Shares in US-based First Republic Bank dropped a whopping 52 per cent to $39 in pre-market trading on fears of contagion in the US banking system after Silicon Valley Bank collapsed on Friday.
First Republic Bank shares closed 15 per cent lower at $81.76 on Friday. Sellling pressure in pre-market trading indicates nervousness among investors towards banking space amid high interest rates and collapse of Silicon valley Bank, analysts said.
The financial institution best known for its relationships with high-flying world technology startups and venture capital, Silicon Valley Bank, experienced one of the oldest problems in banking — a bank run — which led to its failure on Friday.
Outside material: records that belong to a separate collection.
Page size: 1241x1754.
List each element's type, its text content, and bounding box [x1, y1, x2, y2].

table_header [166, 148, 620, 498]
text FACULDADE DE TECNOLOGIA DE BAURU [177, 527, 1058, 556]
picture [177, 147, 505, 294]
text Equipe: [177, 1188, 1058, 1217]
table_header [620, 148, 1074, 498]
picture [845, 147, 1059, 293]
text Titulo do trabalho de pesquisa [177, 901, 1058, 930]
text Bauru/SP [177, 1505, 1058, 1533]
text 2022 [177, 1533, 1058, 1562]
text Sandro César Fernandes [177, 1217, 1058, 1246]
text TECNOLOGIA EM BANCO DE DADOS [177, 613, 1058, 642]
Its downfall is the largest failure of a financial institution since Washington Mutual collapsed at the height of the financial crisis more than a decade ago. And it had immediate effects. Some startups that had ties to the bank scrambled to pay their workers, and feared they might have to pause projects or lay off or furlough employees until they could access their funds.
How did this happen? Here’s what to know about why the bank failed, who was affected most, and what to know about how it may, and may not affect, the wider banking system in the U.S.
Silicon Valley Bank was hit hard by the downturn in technology stocks over the past year as well as the Federal Reserve’s aggressive plan to increase interest rates to combat inflation.
The bank bought billions of dollars worth of bonds over the past couple of years, using customers’ deposits as a typical bank would normally operate. These investments are typically safe, but the value of those investments fell because they paid lower interest rates than what a comparable bond would pay if issued in today’s higher interest rate environment.